■ Exercise requirements: Print all the data below exactly, without images.

■ Provided records:
"""
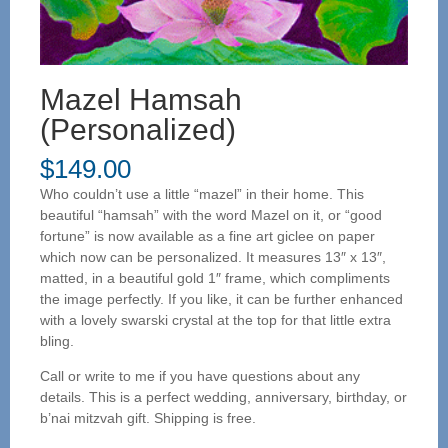
Mazel Hamsah
(Personalized)
$
149.00
Who couldn’t use a little “mazel” in their home. This
beautiful “hamsah” with the word Mazel on it, or “good
fortune” is now available as a fine art giclee on paper
which now can be personalized. It measures 13″ x 13″,
matted, in a beautiful gold 1″ frame, which compliments
the image perfectly. If you like, it can be further enhanced
with a lovely swarski crystal at the top for that little extra
bling.
Call or write to me if you have questions about any
details. This is a perfect wedding, anniversary, birthday, or
b’nai mitzvah gift. Shipping is free.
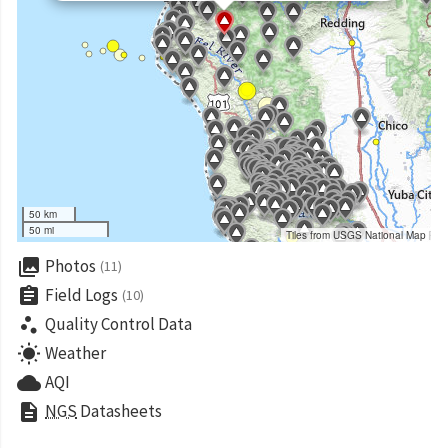
50 km
50 mi
Tiles from USGS National Map
collections
Photos
(11)
assignment
Field Logs
(10)
scatter_plot
Quality Control Data
wb_sunny
Weather
cloud
AQI
description
NGS
Datasheets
"""
■ Written reply:
Mazel Hamsah
(Personalized)
$
149.00
Who couldn’t use a little “mazel” in their home. This
beautiful “hamsah” with the word Mazel on it, or “good
fortune” is now available as a fine art giclee on paper
which now can be personalized. It measures 13″ x 13″,
matted, in a beautiful gold 1″ frame, which compliments
the image perfectly. If you like, it can be further enhanced
with a lovely swarski crystal at the top for that little extra
bling.
Call or write to me if you have questions about any
details. This is a perfect wedding, anniversary, birthday, or
b’nai mitzvah gift. Shipping is free.
50 km
50 mi
Tiles from USGS National Map
collections
Photos
(11)
assignment
Field Logs
(10)
scatter_plot
Quality Control Data
wb_sunny
Weather
cloud
AQI
description
NGS
Datasheets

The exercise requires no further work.